SELECTED EXTRACT
....

You are viewing a plain text version of this content. The canonical link for it is here.
Posted to user@spark.apache.org by Anil Dasari <ad...@guidewire.com> on 2023/06/26 21:08:21 UTC

[Spark-SQL] Dataframe write saveAsTable failed

Hi,

We have upgraded Spark from 2.4.x to 3.3.1 recently and managed table
creation while writing dataframe as saveAsTable failed with below error.

Can not create the managed table(`<table name>`) The associated
location('hdfs:<table path>') already exists.

On high level our code does below before writing dataframe as table:

sparkSession.sql(s"DROP TABLE IF EXISTS $hiveTableName PURGE")
mydataframe.write.mode(SaveMode.Overwrite).saveAsTable(hiveTableName)

The above code works with Spark 2 because of
spark.sql.legacy.allowCreatingManagedTableUsingNonemptyLocation which is
deprecated in Spark 3.

The table is dropped and purged before writing the dataframe. I expected
dataframe write shouldn't complain that the path already exists.

After digging further, I noticed there is `_tempory` folder present in the
hdfs table path.

....

ASSIGNED TASK 1
In the Spark upgrade post, which setting let the drop-and-overwrite code work under Spark 2?
ASSIGNED TASK 2
Extend the Spark saveAsTable post beyond its final sentence.
The data after this point isn't needed for anything here.

LISTED ENTRIES
....

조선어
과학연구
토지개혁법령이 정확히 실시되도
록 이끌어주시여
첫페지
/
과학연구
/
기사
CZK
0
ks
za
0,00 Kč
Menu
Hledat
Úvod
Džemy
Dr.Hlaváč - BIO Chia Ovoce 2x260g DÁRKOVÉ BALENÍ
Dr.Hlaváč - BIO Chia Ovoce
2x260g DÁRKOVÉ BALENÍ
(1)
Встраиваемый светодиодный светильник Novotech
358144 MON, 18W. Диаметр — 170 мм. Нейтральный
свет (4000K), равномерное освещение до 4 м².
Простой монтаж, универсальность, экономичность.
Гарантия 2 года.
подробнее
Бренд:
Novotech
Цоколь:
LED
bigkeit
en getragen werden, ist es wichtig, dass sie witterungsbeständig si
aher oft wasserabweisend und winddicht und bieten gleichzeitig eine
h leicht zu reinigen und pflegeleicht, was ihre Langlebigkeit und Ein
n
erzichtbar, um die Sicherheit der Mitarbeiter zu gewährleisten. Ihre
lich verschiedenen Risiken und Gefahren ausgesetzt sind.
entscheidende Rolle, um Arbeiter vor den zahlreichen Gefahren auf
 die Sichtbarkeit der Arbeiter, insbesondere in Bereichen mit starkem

....

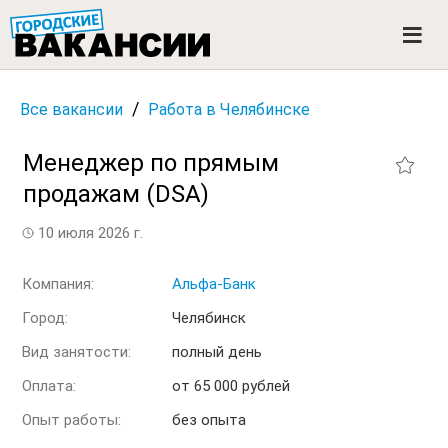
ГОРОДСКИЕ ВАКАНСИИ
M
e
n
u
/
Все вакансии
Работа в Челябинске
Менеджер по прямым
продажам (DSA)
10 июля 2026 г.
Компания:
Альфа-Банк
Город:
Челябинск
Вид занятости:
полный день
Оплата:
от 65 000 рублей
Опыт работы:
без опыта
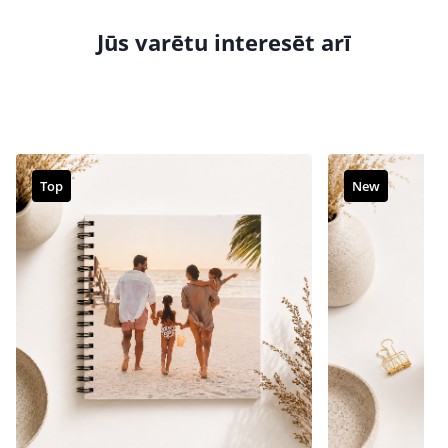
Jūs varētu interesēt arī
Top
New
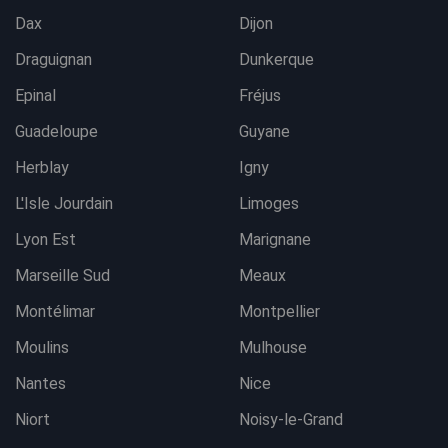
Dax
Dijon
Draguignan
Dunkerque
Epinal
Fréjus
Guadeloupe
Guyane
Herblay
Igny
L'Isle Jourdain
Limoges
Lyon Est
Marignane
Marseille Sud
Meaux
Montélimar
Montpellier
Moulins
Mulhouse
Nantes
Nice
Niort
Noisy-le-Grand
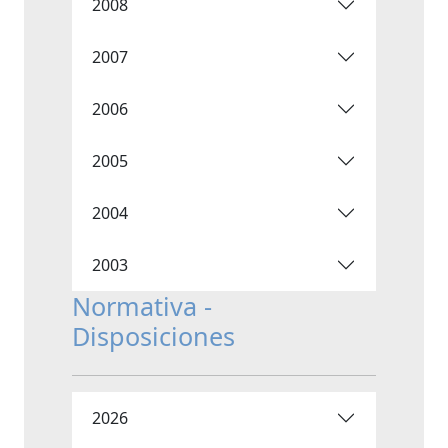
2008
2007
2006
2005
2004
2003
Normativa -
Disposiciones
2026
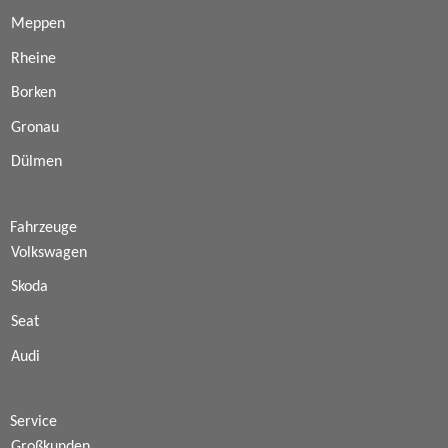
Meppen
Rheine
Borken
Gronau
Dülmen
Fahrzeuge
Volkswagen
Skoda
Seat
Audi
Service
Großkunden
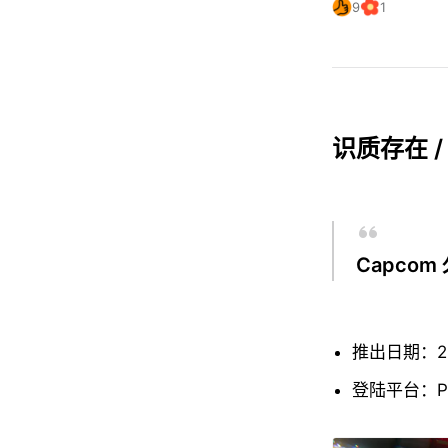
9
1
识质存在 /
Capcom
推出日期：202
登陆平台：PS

....

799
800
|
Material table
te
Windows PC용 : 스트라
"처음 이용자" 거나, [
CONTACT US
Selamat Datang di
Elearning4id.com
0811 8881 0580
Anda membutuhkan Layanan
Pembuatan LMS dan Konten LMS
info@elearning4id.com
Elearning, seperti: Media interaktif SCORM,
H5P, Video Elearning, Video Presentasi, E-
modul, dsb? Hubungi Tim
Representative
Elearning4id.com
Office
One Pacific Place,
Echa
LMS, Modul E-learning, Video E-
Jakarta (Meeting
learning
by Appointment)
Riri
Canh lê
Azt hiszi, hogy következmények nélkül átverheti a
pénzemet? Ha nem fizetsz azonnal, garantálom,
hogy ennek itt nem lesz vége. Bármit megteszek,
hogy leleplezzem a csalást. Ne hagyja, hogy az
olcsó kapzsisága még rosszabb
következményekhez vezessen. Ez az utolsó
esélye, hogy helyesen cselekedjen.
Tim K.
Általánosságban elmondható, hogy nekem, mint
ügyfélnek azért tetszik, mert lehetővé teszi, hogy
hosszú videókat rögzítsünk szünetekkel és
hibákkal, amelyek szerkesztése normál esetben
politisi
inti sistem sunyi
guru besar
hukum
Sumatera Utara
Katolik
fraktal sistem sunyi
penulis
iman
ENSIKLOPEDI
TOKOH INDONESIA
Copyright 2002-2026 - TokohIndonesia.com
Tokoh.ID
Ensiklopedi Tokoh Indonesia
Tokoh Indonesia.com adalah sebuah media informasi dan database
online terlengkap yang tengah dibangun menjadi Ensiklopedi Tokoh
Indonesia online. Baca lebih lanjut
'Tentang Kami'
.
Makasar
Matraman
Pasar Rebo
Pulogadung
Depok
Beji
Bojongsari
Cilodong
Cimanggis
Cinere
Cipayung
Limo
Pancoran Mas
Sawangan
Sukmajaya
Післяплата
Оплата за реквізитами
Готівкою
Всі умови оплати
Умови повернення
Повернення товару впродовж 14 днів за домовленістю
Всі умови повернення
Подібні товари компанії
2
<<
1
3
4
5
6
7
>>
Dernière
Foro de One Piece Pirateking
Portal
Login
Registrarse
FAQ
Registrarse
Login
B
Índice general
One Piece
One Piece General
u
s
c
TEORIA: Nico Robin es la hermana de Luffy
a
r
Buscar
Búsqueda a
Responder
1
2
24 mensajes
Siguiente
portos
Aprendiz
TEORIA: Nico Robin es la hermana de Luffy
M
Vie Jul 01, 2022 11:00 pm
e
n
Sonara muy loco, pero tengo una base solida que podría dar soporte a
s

....

ANSWER AREA 1
spark.sql.legacy.allowCreatingManagedTableUsingNonemptyLocation

ANSWER AREA 2
dfs -ls /apps/hive/warehouse/<table-path>/
Found 1 items
drwxr-xr-x   - hadoop hdfsadmingroup          0 2023-06-23 04:45
/apps/hive/warehouse/<table-path>/_temporary

[root@ip-10-121-107-90 bin]# hdfs dfs -ls
/apps/hive/warehouse/<table-path>/_temporary
Found 1 items
drwxr-xr-x   - hadoop hdfsadmingroup          0 2023-06-23 04:45
/apps/hive/warehouse/<table-path>/_temporary/0

[root@ip-10-121-107-90 bin]# hdfs dfs -ls
/apps/hive/warehouse/<table-path>/_temporary/0
Found 1 items
drwxr-xr-x   - hadoop hdfsadmingroup          0 2023-06-23 04:45
/apps/hive/warehouse/<table-path>/_temporary/0/_temporary

Is it because of task failures ? Is there a way to workaround this issue ?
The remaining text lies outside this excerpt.